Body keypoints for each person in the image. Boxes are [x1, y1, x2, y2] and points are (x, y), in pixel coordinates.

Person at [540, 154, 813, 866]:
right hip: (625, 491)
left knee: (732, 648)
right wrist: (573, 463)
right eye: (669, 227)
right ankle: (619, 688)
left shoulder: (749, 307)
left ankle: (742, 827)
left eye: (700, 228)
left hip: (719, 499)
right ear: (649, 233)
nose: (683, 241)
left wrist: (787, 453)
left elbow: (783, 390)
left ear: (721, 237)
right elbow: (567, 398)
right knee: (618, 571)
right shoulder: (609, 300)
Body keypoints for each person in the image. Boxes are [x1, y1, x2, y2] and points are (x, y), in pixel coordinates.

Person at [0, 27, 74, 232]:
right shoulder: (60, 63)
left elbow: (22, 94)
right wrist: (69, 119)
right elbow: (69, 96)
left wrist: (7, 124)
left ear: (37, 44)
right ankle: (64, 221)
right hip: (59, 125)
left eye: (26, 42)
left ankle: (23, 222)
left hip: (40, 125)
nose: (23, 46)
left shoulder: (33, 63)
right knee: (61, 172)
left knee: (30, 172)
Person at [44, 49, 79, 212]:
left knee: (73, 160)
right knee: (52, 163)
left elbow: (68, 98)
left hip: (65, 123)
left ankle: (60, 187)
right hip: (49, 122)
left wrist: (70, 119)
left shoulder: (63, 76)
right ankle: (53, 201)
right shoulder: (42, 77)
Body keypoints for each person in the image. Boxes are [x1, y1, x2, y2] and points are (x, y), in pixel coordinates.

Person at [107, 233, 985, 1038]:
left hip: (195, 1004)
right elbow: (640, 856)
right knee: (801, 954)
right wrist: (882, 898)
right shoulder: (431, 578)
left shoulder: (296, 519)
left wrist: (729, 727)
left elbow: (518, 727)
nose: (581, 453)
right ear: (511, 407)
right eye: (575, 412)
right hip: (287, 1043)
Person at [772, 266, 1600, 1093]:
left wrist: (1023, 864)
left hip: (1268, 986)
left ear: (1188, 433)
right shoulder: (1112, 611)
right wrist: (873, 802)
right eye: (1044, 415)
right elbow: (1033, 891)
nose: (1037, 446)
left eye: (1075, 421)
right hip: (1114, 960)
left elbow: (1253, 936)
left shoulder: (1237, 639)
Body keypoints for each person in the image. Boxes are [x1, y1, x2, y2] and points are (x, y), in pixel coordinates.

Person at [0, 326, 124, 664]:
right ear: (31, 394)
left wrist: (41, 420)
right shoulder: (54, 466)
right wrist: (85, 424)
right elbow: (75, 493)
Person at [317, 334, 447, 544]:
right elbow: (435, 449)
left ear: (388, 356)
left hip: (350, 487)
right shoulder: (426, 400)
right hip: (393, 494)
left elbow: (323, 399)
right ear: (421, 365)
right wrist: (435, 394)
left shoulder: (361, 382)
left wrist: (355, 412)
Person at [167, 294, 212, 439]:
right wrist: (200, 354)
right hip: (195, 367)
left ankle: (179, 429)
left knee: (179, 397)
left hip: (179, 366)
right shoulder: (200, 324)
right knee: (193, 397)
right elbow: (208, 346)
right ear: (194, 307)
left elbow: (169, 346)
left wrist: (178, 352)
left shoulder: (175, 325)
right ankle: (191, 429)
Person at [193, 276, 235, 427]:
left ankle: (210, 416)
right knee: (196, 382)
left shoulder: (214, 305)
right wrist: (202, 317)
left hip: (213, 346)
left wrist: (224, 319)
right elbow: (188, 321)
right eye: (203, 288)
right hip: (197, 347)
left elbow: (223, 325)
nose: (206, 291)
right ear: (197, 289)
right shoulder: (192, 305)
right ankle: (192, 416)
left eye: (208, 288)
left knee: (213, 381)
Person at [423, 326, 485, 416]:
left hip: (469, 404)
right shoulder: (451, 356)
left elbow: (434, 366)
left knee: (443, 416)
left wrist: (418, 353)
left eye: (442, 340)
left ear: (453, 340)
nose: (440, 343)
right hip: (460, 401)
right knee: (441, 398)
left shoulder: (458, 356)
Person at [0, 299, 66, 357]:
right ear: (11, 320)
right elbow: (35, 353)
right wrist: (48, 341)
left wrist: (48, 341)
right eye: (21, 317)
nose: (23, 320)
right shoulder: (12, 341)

**********

> _EXERCISE_
Your reply should consist of the records, duplicated exactly.

> _EXPECTED OUTPUT_
Body keypoints for each person in the image. Boxes are [x1, y1, x2, y2] and points are (x, y), in pixel coordinates.

Person at [540, 154, 813, 866]:
right hip: (625, 491)
left knee: (732, 648)
right wrist: (573, 463)
right eye: (669, 227)
right ankle: (619, 688)
left shoulder: (749, 307)
left ankle: (742, 827)
left eye: (700, 228)
left hip: (719, 499)
right ear: (649, 233)
nose: (683, 241)
left wrist: (787, 453)
left elbow: (783, 390)
left ear: (721, 237)
right elbow: (567, 398)
right knee: (618, 571)
right shoulder: (609, 300)
Body keypoints for each person in the image. Boxes are [x1, y1, x2, y2] and points are (x, y), in pixel coordinates.

Person at [0, 27, 74, 232]:
right shoulder: (60, 63)
left elbow: (22, 94)
right wrist: (69, 119)
right elbow: (69, 96)
left wrist: (7, 124)
left ear: (37, 44)
right ankle: (64, 221)
right hip: (59, 125)
left eye: (26, 42)
left ankle: (23, 222)
left hip: (40, 125)
nose: (23, 46)
left shoulder: (33, 63)
right knee: (61, 172)
left knee: (30, 172)
Person at [44, 49, 79, 212]:
left knee: (73, 160)
right knee: (52, 163)
left elbow: (68, 98)
left hip: (65, 123)
left ankle: (60, 187)
right hip: (49, 122)
left wrist: (70, 119)
left shoulder: (63, 76)
right ankle: (53, 201)
right shoulder: (42, 77)
Body keypoints for each person in the image. Boxes are [x1, y1, x2, y2] and points are (x, y), in pixel coordinates.

Person at [107, 233, 985, 1038]:
left hip: (195, 1004)
right elbow: (640, 856)
right knee: (801, 954)
right wrist: (882, 898)
right shoulder: (431, 578)
left shoulder: (296, 519)
left wrist: (729, 727)
left elbow: (518, 727)
nose: (581, 453)
right ear: (511, 407)
right eye: (575, 412)
right hip: (287, 1043)
Person at [772, 266, 1600, 1093]:
left wrist: (1023, 864)
left hip: (1268, 986)
left ear: (1188, 433)
right shoulder: (1112, 611)
right wrist: (873, 802)
right eye: (1044, 415)
right elbow: (1033, 891)
nose: (1037, 446)
left eye: (1075, 421)
right hip: (1114, 960)
left elbow: (1253, 936)
left shoulder: (1237, 639)
Body keypoints for each person in the image. Boxes are [x1, y1, x2, y2] and points are (x, y), in pixel coordinates.

Person at [0, 326, 124, 664]:
right ear: (31, 394)
left wrist: (41, 420)
right shoulder: (54, 466)
right wrist: (85, 424)
right elbow: (75, 493)
Person at [317, 334, 447, 544]:
right elbow: (435, 449)
left ear: (388, 356)
left hip: (350, 487)
right shoulder: (426, 400)
right hip: (393, 494)
left elbow: (323, 399)
right ear: (421, 365)
right wrist: (435, 394)
left shoulder: (361, 382)
left wrist: (355, 412)
Person at [167, 294, 212, 439]:
right wrist: (200, 354)
right hip: (195, 367)
left ankle: (179, 429)
left knee: (179, 397)
left hip: (179, 366)
right shoulder: (200, 324)
right knee: (193, 397)
right elbow: (208, 346)
right ear: (194, 307)
left elbow: (169, 346)
left wrist: (178, 352)
left shoulder: (175, 325)
right ankle: (191, 429)
Person at [193, 276, 235, 427]:
left ankle: (210, 416)
right knee: (196, 382)
left shoulder: (214, 305)
right wrist: (202, 317)
left hip: (213, 346)
left wrist: (224, 319)
right elbow: (188, 321)
right eye: (203, 288)
right hip: (197, 347)
left elbow: (223, 325)
nose: (206, 291)
right ear: (197, 289)
right shoulder: (192, 305)
right ankle: (192, 416)
left eye: (208, 288)
left knee: (213, 381)
Person at [423, 326, 485, 416]:
left hip: (469, 404)
right shoulder: (451, 356)
left elbow: (434, 366)
left knee: (443, 416)
left wrist: (418, 353)
left eye: (442, 340)
left ear: (453, 340)
nose: (440, 343)
right hip: (460, 401)
right knee: (441, 398)
left shoulder: (458, 356)
Person at [0, 299, 66, 357]:
right ear: (11, 320)
right elbow: (35, 353)
right wrist: (48, 341)
left wrist: (48, 341)
right eye: (21, 317)
nose: (23, 320)
right shoulder: (12, 341)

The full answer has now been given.